BROOKLYN — Citi Bike is for wealthy white people— that is the claim of a new study by a non-profit calling for the expansion of the popular bike sharing service to low income neighborhoods where people of color live.
However, that is just one issue this new study highlights. It also points out Citi Bike docks often do not help with the transit desert problem because many are put just feet from subway stops.
In Neighborhoods with docking stations, the median income is $36,000 dollars higher than areas with no Citi Bikes.
Zorina Coxlangdon lives in East Flatbush and the group she works for New York Communities for Change commissioned the study. She said the study also shows that Citi Bike are not really helping make life in Transit deserts any easier.

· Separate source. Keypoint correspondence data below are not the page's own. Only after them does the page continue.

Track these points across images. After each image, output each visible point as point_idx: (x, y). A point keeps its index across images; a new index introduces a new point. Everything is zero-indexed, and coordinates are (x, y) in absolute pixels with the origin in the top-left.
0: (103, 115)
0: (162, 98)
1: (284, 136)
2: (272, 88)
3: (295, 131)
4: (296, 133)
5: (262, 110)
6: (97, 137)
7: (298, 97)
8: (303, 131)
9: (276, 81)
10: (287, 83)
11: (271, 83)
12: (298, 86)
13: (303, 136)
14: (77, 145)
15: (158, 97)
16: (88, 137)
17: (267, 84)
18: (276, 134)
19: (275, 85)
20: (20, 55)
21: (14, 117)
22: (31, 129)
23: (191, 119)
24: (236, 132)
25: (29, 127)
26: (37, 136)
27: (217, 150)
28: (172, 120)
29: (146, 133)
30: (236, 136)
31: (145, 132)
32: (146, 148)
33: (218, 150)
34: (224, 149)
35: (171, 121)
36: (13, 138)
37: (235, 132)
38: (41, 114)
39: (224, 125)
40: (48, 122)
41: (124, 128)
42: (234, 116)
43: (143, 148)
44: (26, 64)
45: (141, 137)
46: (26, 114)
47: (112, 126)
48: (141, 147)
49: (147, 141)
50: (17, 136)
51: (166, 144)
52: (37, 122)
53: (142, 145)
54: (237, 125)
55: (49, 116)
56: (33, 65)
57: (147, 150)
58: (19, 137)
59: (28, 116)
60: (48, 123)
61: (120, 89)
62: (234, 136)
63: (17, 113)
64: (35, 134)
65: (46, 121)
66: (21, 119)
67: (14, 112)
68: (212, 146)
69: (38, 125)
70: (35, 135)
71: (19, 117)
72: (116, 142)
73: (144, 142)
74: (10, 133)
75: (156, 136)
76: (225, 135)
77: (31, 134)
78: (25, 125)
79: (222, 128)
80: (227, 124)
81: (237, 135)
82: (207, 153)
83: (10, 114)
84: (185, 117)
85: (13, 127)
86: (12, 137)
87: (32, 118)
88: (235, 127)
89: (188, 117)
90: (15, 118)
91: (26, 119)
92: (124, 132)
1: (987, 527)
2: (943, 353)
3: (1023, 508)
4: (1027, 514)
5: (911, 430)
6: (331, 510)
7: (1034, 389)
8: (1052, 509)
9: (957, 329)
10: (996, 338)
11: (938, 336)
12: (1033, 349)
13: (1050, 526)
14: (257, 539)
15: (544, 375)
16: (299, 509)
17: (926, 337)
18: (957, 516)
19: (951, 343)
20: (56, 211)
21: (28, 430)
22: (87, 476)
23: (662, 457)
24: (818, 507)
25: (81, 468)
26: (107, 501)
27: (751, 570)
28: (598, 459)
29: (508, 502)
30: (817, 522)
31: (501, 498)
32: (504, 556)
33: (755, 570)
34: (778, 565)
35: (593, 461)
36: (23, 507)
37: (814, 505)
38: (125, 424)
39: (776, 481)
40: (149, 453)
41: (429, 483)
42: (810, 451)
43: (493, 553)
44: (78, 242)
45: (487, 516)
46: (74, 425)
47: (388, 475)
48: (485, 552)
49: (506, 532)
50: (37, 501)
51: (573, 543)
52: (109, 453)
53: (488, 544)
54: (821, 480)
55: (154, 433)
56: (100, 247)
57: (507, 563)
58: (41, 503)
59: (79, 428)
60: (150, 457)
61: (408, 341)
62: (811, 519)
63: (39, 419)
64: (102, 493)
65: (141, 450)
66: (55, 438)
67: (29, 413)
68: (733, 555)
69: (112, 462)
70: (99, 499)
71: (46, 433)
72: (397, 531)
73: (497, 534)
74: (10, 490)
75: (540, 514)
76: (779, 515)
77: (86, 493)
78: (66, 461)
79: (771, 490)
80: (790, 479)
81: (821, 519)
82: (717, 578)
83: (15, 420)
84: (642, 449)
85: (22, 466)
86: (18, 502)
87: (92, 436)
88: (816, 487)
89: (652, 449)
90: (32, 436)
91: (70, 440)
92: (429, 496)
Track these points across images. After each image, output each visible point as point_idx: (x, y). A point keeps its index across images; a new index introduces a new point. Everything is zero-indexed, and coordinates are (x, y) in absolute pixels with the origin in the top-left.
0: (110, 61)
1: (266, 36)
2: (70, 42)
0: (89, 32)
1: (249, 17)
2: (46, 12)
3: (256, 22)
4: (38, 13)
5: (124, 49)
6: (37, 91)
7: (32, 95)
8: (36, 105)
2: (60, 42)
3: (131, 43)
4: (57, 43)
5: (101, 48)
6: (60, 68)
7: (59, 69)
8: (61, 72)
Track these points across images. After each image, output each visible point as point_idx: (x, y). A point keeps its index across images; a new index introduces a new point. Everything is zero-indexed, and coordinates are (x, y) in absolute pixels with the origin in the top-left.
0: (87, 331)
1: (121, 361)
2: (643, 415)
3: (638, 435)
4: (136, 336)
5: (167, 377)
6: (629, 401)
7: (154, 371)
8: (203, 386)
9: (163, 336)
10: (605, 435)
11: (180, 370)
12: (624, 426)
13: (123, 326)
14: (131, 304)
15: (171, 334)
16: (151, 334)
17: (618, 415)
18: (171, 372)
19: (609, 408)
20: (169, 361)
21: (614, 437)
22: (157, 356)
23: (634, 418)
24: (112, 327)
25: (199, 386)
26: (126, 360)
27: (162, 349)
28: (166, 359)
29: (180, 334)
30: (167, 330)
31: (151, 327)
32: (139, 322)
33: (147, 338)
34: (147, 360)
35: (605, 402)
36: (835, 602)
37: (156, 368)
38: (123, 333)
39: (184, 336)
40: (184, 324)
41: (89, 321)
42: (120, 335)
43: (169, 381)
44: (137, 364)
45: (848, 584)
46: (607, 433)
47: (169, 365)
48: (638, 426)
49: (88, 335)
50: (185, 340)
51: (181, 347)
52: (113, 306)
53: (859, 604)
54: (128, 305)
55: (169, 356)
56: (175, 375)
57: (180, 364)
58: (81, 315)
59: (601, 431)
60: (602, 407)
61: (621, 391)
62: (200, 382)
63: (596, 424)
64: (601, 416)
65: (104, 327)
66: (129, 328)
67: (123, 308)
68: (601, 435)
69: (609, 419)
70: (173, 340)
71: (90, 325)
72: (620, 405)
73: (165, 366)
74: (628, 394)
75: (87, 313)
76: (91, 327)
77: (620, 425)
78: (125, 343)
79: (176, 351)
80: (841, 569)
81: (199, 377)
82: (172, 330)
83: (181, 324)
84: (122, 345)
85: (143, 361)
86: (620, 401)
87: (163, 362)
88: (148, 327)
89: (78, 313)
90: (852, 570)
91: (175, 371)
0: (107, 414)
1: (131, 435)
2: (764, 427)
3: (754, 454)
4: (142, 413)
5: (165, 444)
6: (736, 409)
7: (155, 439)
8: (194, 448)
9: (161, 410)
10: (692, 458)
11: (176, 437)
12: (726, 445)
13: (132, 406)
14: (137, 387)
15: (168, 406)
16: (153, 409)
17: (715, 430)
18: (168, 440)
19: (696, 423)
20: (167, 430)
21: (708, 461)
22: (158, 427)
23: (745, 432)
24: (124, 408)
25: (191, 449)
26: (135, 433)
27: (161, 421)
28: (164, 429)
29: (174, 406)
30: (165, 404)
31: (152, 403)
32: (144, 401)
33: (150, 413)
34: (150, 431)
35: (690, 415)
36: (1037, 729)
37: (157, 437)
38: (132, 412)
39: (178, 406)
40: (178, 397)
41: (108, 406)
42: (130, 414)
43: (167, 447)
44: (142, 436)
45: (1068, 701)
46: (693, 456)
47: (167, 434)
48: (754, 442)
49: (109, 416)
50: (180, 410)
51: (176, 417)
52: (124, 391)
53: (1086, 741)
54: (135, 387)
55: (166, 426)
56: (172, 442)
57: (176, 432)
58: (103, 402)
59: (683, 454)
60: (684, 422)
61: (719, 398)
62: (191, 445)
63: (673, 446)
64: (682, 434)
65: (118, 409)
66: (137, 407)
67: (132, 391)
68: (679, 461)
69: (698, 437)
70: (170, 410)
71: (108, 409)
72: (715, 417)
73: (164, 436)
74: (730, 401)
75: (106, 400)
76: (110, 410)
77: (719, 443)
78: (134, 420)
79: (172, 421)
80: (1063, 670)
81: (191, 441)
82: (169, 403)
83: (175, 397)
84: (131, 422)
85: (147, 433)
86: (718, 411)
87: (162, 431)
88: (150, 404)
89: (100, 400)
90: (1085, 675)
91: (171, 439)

Citi Bike’s own map of docking stations tells the tale. If you are not in most parts of Manhattan or just across an East River, docking stations are rare.
There are no stations in the Bronx or Staten Island for that matter.
Rideshare giant Lyft recently bought Citi Bike’s parent company and has pledged to double the size of its service area in coming years. A spokesman also points to a program that gives New Yorkers in public housing $5 monthly ride passes.
The City Department of Transporation picks where the docks go, and also pointed to expansion plans. A spokeswoman said the city is dockless bike share programs in places like the Rockaways and Staten Island.